── Given data

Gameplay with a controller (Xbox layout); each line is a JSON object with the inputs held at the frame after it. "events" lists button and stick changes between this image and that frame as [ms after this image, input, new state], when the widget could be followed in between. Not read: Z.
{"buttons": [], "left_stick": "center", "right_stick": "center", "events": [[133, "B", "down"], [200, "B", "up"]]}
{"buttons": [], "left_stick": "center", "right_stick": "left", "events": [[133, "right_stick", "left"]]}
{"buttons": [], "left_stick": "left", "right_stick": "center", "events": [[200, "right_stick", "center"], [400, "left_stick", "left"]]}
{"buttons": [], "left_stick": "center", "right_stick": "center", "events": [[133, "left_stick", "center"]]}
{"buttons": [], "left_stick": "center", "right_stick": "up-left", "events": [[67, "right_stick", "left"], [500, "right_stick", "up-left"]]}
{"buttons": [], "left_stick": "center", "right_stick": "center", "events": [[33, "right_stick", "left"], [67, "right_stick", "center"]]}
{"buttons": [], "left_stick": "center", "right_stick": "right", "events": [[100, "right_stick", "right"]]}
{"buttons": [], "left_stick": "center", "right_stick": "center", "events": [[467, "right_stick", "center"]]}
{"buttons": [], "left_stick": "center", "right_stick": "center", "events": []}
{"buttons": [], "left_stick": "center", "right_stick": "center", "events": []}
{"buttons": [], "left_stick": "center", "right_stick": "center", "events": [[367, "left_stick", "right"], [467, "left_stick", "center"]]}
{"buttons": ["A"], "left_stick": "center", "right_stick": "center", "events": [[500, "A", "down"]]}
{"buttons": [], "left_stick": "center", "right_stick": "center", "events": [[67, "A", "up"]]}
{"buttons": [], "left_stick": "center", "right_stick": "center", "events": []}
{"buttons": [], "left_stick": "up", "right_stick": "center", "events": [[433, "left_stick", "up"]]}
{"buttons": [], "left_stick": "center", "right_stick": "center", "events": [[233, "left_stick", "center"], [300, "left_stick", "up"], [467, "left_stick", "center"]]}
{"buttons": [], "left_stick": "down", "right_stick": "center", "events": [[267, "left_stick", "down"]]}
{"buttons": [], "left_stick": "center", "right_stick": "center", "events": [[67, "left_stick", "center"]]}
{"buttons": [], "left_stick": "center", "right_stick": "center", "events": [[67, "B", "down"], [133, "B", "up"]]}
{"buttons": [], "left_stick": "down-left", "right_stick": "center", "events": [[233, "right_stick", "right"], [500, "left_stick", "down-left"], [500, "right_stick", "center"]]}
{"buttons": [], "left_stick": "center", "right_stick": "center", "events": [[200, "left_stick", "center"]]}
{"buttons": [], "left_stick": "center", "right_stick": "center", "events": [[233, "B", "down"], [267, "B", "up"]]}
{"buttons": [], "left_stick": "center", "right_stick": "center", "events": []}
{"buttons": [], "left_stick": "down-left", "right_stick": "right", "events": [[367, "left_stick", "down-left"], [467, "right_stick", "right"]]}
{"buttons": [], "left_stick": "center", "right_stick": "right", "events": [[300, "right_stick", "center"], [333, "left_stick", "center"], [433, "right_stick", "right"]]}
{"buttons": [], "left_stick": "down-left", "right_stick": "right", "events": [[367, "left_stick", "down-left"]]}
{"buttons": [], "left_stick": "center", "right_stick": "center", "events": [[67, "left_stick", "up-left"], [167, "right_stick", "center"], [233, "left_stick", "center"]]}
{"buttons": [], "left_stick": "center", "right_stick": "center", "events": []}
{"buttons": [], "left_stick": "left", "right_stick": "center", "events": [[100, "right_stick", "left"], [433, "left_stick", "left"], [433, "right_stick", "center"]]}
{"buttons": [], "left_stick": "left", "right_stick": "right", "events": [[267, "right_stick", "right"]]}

────

What you have to do. Looking at the records above, please work out how many lines contain "down" and state only that number.

Your solution. 8